*** Opening DATA PROVIDED ***

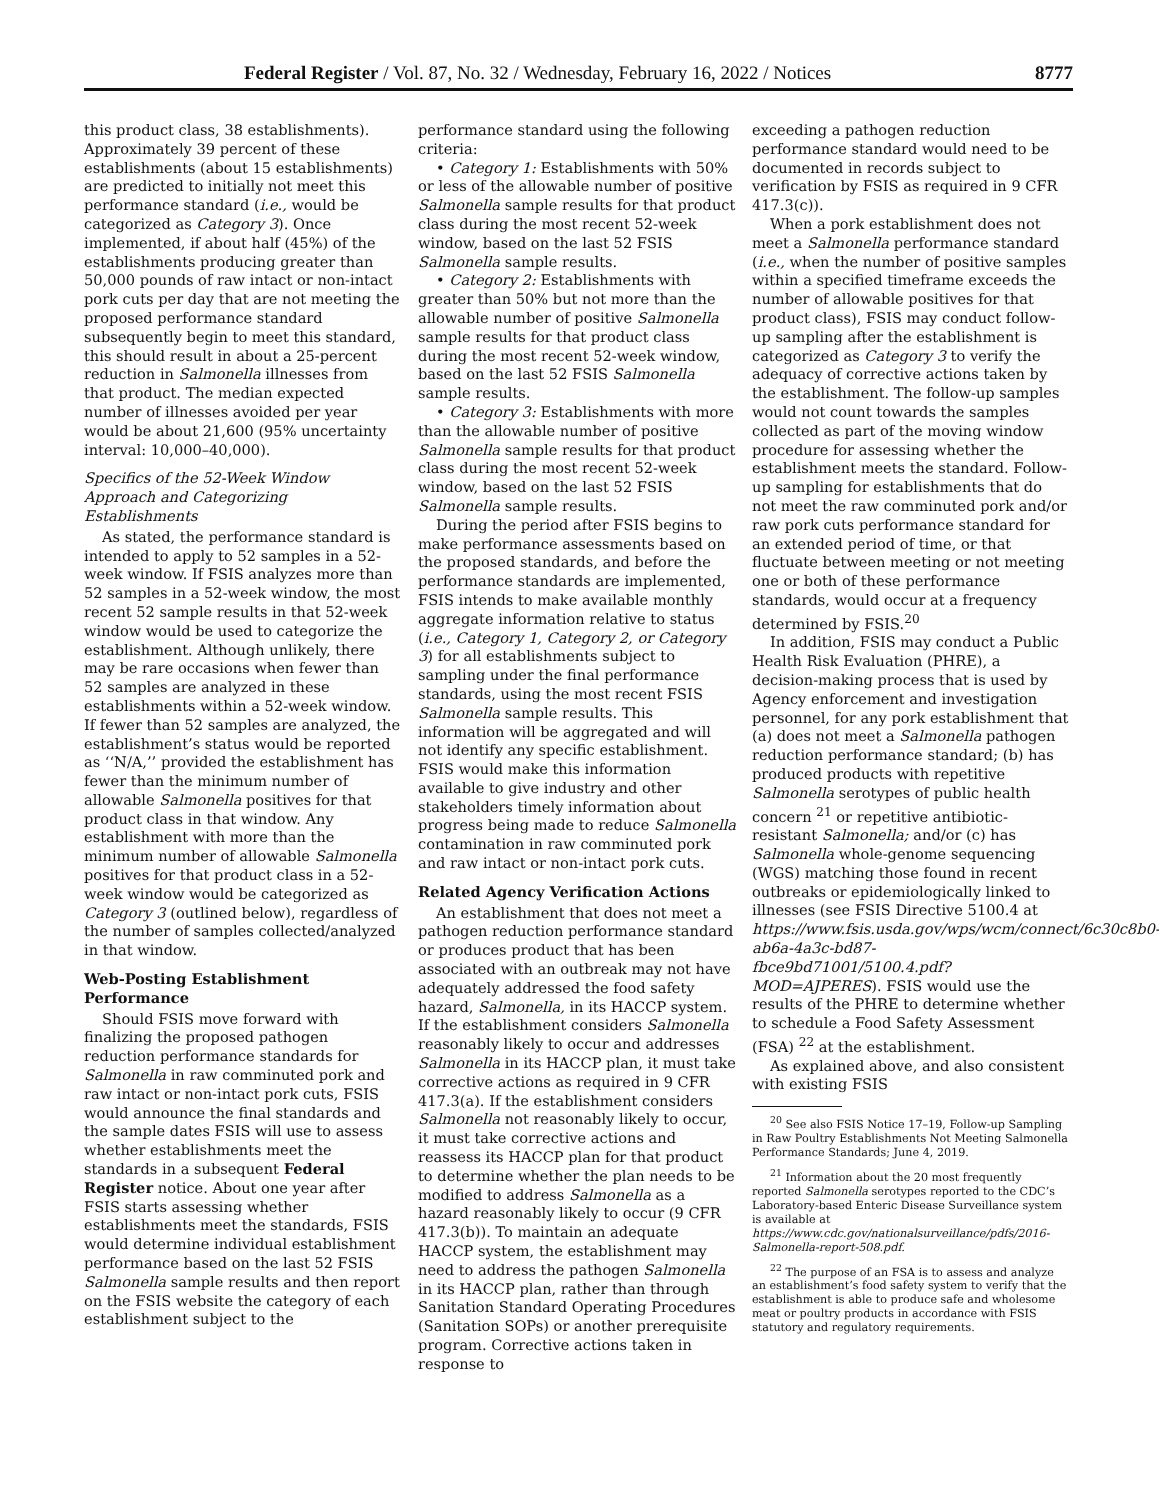Federal Register / Vol. 87, No. 32 / Wednesday, February 16, 2022 / Notices 8777
this product class, 38 establishments). Approximately 39 percent of these establishments (about 15 establishments) are predicted to initially not meet this performance standard (i.e., would be categorized as Category 3). Once implemented, if about half (45%) of the establishments producing greater than 50,000 pounds of raw intact or non-intact pork cuts per day that are not meeting the proposed performance standard subsequently begin to meet this standard, this should result in about a 25-percent reduction in Salmonella illnesses from that product. The median expected number of illnesses avoided per year would be about 21,600 (95% uncertainty interval: 10,000–40,000).
Specifics of the 52-Week Window Approach and Categorizing Establishments
As stated, the performance standard is intended to apply to 52 samples in a 52-week window. If FSIS analyzes more than 52 samples in a 52-week window, the most recent 52 sample results in that 52-week window would be used to categorize the establishment. Although unlikely, there may be rare occasions when fewer than 52 samples are analyzed in these establishments within a 52-week window. If fewer than 52 samples are analyzed, the establishment’s status would be reported as ‘‘N/A,’’ provided the establishment has fewer than the minimum number of allowable Salmonella positives for that product class in that window. Any establishment with more than the minimum number of allowable Salmonella positives for that product class in a 52-week window would be categorized as Category 3 (outlined below), regardless of the number of samples collected/analyzed in that window.
Web-Posting Establishment Performance
Should FSIS move forward with finalizing the proposed pathogen reduction performance standards for Salmonella in raw comminuted pork and raw intact or non-intact pork cuts, FSIS would announce the final standards and the sample dates FSIS will use to assess whether establishments meet the standards in a subsequent Federal Register notice. About one year after FSIS starts assessing whether establishments meet the standards, FSIS would determine individual establishment performance based on the last 52 FSIS Salmonella sample results and then report on the FSIS website the category of each establishment subject to the
performance standard using the following criteria:
• Category 1: Establishments with 50% or less of the allowable number of positive Salmonella sample results for that product class during the most recent 52-week window, based on the last 52 FSIS Salmonella sample results.
• Category 2: Establishments with greater than 50% but not more than the allowable number of positive Salmonella sample results for that product class during the most recent 52-week window, based on the last 52 FSIS Salmonella sample results.
• Category 3: Establishments with more than the allowable number of positive Salmonella sample results for that product class during the most recent 52-week window, based on the last 52 FSIS Salmonella sample results.
During the period after FSIS begins to make performance assessments based on the proposed standards, and before the performance standards are implemented, FSIS intends to make available monthly aggregate information relative to status (i.e., Category 1, Category 2, or Category 3) for all establishments subject to sampling under the final performance standards, using the most recent FSIS Salmonella sample results. This information will be aggregated and will not identify any specific establishment. FSIS would make this information available to give industry and other stakeholders timely information about progress being made to reduce Salmonella contamination in raw comminuted pork and raw intact or non-intact pork cuts.
Related Agency Verification Actions
An establishment that does not meet a pathogen reduction performance standard or produces product that has been associated with an outbreak may not have adequately addressed the food safety hazard, Salmonella, in its HACCP system. If the establishment considers Salmonella reasonably likely to occur and addresses Salmonella in its HACCP plan, it must take corrective actions as required in 9 CFR 417.3(a). If the establishment considers Salmonella not reasonably likely to occur, it must take corrective actions and reassess its HACCP plan for that product to determine whether the plan needs to be modified to address Salmonella as a hazard reasonably likely to occur (9 CFR 417.3(b)). To maintain an adequate HACCP system, the establishment may need to address the pathogen Salmonella in its HACCP plan, rather than through Sanitation Standard Operating Procedures (Sanitation SOPs) or another prerequisite program. Corrective actions taken in response to
exceeding a pathogen reduction performance standard would need to be documented in records subject to verification by FSIS as required in 9 CFR 417.3(c)).
When a pork establishment does not meet a Salmonella performance standard (i.e., when the number of positive samples within a specified timeframe exceeds the number of allowable positives for that product class), FSIS may conduct follow-up sampling after the establishment is categorized as Category 3 to verify the adequacy of corrective actions taken by the establishment. The follow-up samples would not count towards the samples collected as part of the moving window procedure for assessing whether the establishment meets the standard. Follow-up sampling for establishments that do not meet the raw comminuted pork and/or raw pork cuts performance standard for an extended period of time, or that fluctuate between meeting or not meeting one or both of these performance standards, would occur at a frequency determined by FSIS.<sup>20</sup>
In addition, FSIS may conduct a Public Health Risk Evaluation (PHRE), a decision-making process that is used by Agency enforcement and investigation personnel, for any pork establishment that (a) does not meet a Salmonella pathogen reduction performance standard; (b) has produced products with repetitive Salmonella serotypes of public health concern <sup>21</sup> or repetitive antibiotic-resistant Salmonella; and/or (c) has Salmonella whole-genome sequencing (WGS) matching those found in recent outbreaks or epidemiologically linked to illnesses (see FSIS Directive 5100.4 at https://www.fsis.usda.gov/wps/wcm/connect/6c30c8b0-ab6a-4a3c-bd87-fbce9bd71001/5100.4.pdf?MOD=AJPERES). FSIS would use the results of the PHRE to determine whether to schedule a Food Safety Assessment (FSA) <sup>22</sup> at the establishment.
As explained above, and also consistent with existing FSIS
<sup>20</sup> See also FSIS Notice 17–19, Follow-up Sampling in Raw Poultry Establishments Not Meeting Salmonella Performance Standards; June 4, 2019.
<sup>21</sup> Information about the 20 most frequently reported Salmonella serotypes reported to the CDC’s Laboratory-based Enteric Disease Surveillance system is available at https://www.cdc.gov/nationalsurveillance/pdfs/2016-Salmonella-report-508.pdf.
<sup>22</sup> The purpose of an FSA is to assess and analyze an establishment’s food safety system to verify that the establishment is able to produce safe and wholesome meat or poultry products in accordance with FSIS statutory and regulatory requirements.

*** Closing DATA PROVIDED ***

EXERCISE OBJECTIVE: The entire listing above is to be copied exactly, with all pictures omitted.

ANSWER SECTION:
Federal Register / Vol. 87, No. 32 / Wednesday, February 16, 2022 / Notices 8777
this product class, 38 establishments). Approximately 39 percent of these establishments (about 15 establishments) are predicted to initially not meet this performance standard (i.e., would be categorized as Category 3). Once implemented, if about half (45%) of the establishments producing greater than 50,000 pounds of raw intact or non-intact pork cuts per day that are not meeting the proposed performance standard subsequently begin to meet this standard, this should result in about a 25-percent reduction in Salmonella illnesses from that product. The median expected number of illnesses avoided per year would be about 21,600 (95% uncertainty interval: 10,000–40,000).
Specifics of the 52-Week Window Approach and Categorizing Establishments
As stated, the performance standard is intended to apply to 52 samples in a 52-week window. If FSIS analyzes more than 52 samples in a 52-week window, the most recent 52 sample results in that 52-week window would be used to categorize the establishment. Although unlikely, there may be rare occasions when fewer than 52 samples are analyzed in these establishments within a 52-week window. If fewer than 52 samples are analyzed, the establishment’s status would be reported as ‘‘N/A,’’ provided the establishment has fewer than the minimum number of allowable Salmonella positives for that product class in that window. Any establishment with more than the minimum number of allowable Salmonella positives for that product class in a 52-week window would be categorized as Category 3 (outlined below), regardless of the number of samples collected/analyzed in that window.
Web-Posting Establishment Performance
Should FSIS move forward with finalizing the proposed pathogen reduction performance standards for Salmonella in raw comminuted pork and raw intact or non-intact pork cuts, FSIS would announce the final standards and the sample dates FSIS will use to assess whether establishments meet the standards in a subsequent Federal Register notice. About one year after FSIS starts assessing whether establishments meet the standards, FSIS would determine individual establishment performance based on the last 52 FSIS Salmonella sample results and then report on the FSIS website the category of each establishment subject to the
performance standard using the following criteria:
• Category 1: Establishments with 50% or less of the allowable number of positive Salmonella sample results for that product class during the most recent 52-week window, based on the last 52 FSIS Salmonella sample results.
• Category 2: Establishments with greater than 50% but not more than the allowable number of positive Salmonella sample results for that product class during the most recent 52-week window, based on the last 52 FSIS Salmonella sample results.
• Category 3: Establishments with more than the allowable number of positive Salmonella sample results for that product class during the most recent 52-week window, based on the last 52 FSIS Salmonella sample results.
During the period after FSIS begins to make performance assessments based on the proposed standards, and before the performance standards are implemented, FSIS intends to make available monthly aggregate information relative to status (i.e., Category 1, Category 2, or Category 3) for all establishments subject to sampling under the final performance standards, using the most recent FSIS Salmonella sample results. This information will be aggregated and will not identify any specific establishment. FSIS would make this information available to give industry and other stakeholders timely information about progress being made to reduce Salmonella contamination in raw comminuted pork and raw intact or non-intact pork cuts.
Related Agency Verification Actions
An establishment that does not meet a pathogen reduction performance standard or produces product that has been associated with an outbreak may not have adequately addressed the food safety hazard, Salmonella, in its HACCP system. If the establishment considers Salmonella reasonably likely to occur and addresses Salmonella in its HACCP plan, it must take corrective actions as required in 9 CFR 417.3(a). If the establishment considers Salmonella not reasonably likely to occur, it must take corrective actions and reassess its HACCP plan for that product to determine whether the plan needs to be modified to address Salmonella as a hazard reasonably likely to occur (9 CFR 417.3(b)). To maintain an adequate HACCP system, the establishment may need to address the pathogen Salmonella in its HACCP plan, rather than through Sanitation Standard Operating Procedures (Sanitation SOPs) or another prerequisite program. Corrective actions taken in response to
exceeding a pathogen reduction performance standard would need to be documented in records subject to verification by FSIS as required in 9 CFR 417.3(c)).
When a pork establishment does not meet a Salmonella performance standard (i.e., when the number of positive samples within a specified timeframe exceeds the number of allowable positives for that product class), FSIS may conduct follow-up sampling after the establishment is categorized as Category 3 to verify the adequacy of corrective actions taken by the establishment. The follow-up samples would not count towards the samples collected as part of the moving window procedure for assessing whether the establishment meets the standard. Follow-up sampling for establishments that do not meet the raw comminuted pork and/or raw pork cuts performance standard for an extended period of time, or that fluctuate between meeting or not meeting one or both of these performance standards, would occur at a frequency determined by FSIS.<sup>20</sup>
In addition, FSIS may conduct a Public Health Risk Evaluation (PHRE), a decision-making process that is used by Agency enforcement and investigation personnel, for any pork establishment that (a) does not meet a Salmonella pathogen reduction performance standard; (b) has produced products with repetitive Salmonella serotypes of public health concern <sup>21</sup> or repetitive antibiotic-resistant Salmonella; and/or (c) has Salmonella whole-genome sequencing (WGS) matching those found in recent outbreaks or epidemiologically linked to illnesses (see FSIS Directive 5100.4 at https://www.fsis.usda.gov/wps/wcm/connect/6c30c8b0-ab6a-4a3c-bd87-fbce9bd71001/5100.4.pdf?MOD=AJPERES). FSIS would use the results of the PHRE to determine whether to schedule a Food Safety Assessment (FSA) <sup>22</sup> at the establishment.
As explained above, and also consistent with existing FSIS
<sup>20</sup> See also FSIS Notice 17–19, Follow-up Sampling in Raw Poultry Establishments Not Meeting Salmonella Performance Standards; June 4, 2019.
<sup>21</sup> Information about the 20 most frequently reported Salmonella serotypes reported to the CDC’s Laboratory-based Enteric Disease Surveillance system is available at https://www.cdc.gov/nationalsurveillance/pdfs/2016-Salmonella-report-508.pdf.
<sup>22</sup> The purpose of an FSA is to assess and analyze an establishment’s food safety system to verify that the establishment is able to produce safe and wholesome meat or poultry products in accordance with FSIS statutory and regulatory requirements.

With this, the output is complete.